PROJECT SENEGAL IN BRIEF
Launch date : 2011
Planted species : mango, jatropha, lemon tree, eucalyptus, moringa
Objectifs : restauration des sols, restoration of soils, fight against deforestation, energy autonomy, economic development of populations
Plantation type : agroforestry
Activities : plantations, valorisation of wood and non-wood products, production of biofuel and green electricity, raising awareness as to the environment in schools.
Partners : Kinomé, SOPREEF, town hall of Sokone, The National Agency for Rural Electrification, local schools
THE CONTEXT : DEPLETED SOILS AND DEFORESTATION
In Senegal, rural populations rely on forests by 80 % for their livelihood (food, energy, health). However the vegetation cover is deteriorating under the mounting pressure of farming and firewood gathering. Intensive groundnut cultivation has depleted the soils over the years and led to a yield rate drop. Farmers today need to diversify their cultures and find new sustainable options to secure their crops and improve their income. They need to restore their land.

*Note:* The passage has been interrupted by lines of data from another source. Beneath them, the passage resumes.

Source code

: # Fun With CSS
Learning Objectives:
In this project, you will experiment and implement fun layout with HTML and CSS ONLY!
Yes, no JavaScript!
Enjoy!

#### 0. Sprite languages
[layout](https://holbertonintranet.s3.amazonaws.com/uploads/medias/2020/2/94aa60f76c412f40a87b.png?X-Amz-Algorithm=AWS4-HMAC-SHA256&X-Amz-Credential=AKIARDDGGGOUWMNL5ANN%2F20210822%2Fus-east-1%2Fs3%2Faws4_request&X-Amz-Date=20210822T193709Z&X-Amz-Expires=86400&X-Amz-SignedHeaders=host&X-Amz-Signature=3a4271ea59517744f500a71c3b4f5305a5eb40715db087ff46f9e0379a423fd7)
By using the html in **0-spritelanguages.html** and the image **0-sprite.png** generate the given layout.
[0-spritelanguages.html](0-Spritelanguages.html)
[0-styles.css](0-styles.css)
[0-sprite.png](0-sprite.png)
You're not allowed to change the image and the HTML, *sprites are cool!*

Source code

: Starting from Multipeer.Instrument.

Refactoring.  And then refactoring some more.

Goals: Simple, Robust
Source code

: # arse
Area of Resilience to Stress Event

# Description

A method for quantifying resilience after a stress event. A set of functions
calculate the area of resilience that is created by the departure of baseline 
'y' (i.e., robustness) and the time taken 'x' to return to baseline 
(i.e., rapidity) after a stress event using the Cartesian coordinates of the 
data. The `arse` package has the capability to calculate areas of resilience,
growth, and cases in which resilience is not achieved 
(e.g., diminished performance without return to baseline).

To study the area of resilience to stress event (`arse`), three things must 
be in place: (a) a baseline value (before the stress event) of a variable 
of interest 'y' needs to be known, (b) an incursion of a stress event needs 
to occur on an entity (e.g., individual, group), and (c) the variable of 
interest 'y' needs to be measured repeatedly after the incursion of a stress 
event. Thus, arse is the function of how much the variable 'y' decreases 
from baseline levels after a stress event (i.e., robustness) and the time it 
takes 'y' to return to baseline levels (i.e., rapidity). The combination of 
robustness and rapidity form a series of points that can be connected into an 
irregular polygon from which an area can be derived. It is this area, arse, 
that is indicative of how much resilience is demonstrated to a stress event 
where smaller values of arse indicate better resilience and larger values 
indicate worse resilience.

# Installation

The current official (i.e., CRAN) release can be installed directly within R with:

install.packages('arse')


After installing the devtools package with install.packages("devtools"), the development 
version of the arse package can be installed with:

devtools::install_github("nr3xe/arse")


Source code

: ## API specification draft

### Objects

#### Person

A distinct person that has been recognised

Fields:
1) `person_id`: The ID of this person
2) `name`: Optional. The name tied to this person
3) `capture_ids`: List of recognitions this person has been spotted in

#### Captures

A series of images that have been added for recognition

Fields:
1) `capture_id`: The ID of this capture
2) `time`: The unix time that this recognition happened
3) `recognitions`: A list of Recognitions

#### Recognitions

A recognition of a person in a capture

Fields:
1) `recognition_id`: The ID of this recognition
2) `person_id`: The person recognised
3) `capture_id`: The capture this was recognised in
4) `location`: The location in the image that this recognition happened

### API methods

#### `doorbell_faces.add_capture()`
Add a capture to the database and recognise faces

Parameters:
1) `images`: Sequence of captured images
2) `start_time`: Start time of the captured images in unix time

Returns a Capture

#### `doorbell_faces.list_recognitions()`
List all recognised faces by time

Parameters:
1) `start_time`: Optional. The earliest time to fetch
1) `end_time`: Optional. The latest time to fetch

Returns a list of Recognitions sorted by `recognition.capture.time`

The project is carried out in the field by the SOPREEF (Society for the Promotion of Access to Energy and Water in the Foundiougne Department). This Senegalese social venture was created by an association of 600 farmers supported by the non-profit organization Présent d'Avenir and the research department Performances. Locally called EESF (Energy Water Solidarity of Foundiougne), the project draws upon the talent of the villagers. They manage the tree nurseries, plant trees on their land, and reap the benefits of their work and their trees. They own their business and contribute to its development. The planted trees are monitored during the first two years, the most critical for their growth. If a tree withers away before then, another tree is planted. Quality control of the project is carried out by the French firm Kinomé.
POSITIVE IMPACT OF THE PROJECT
Obtaining Food security thanks to agroforestry
Planting trees in agroforestry, that is in and around the fields, enables farmers to protect the subsistence crops associated with them (sorghum, millet, groundnut) and thus to secure food for the villagers.
Developing the economic yield of trees
Planting trees enables local communities to diversify their sources of energy (biofuel and green electricity) and increase their income through the sale of fruit or manufacture of soap.
Raising awareness as to sustainable development
Thanks to the support of our school program, school children are aware that trees and forests are a major issue and so will be their best defenders.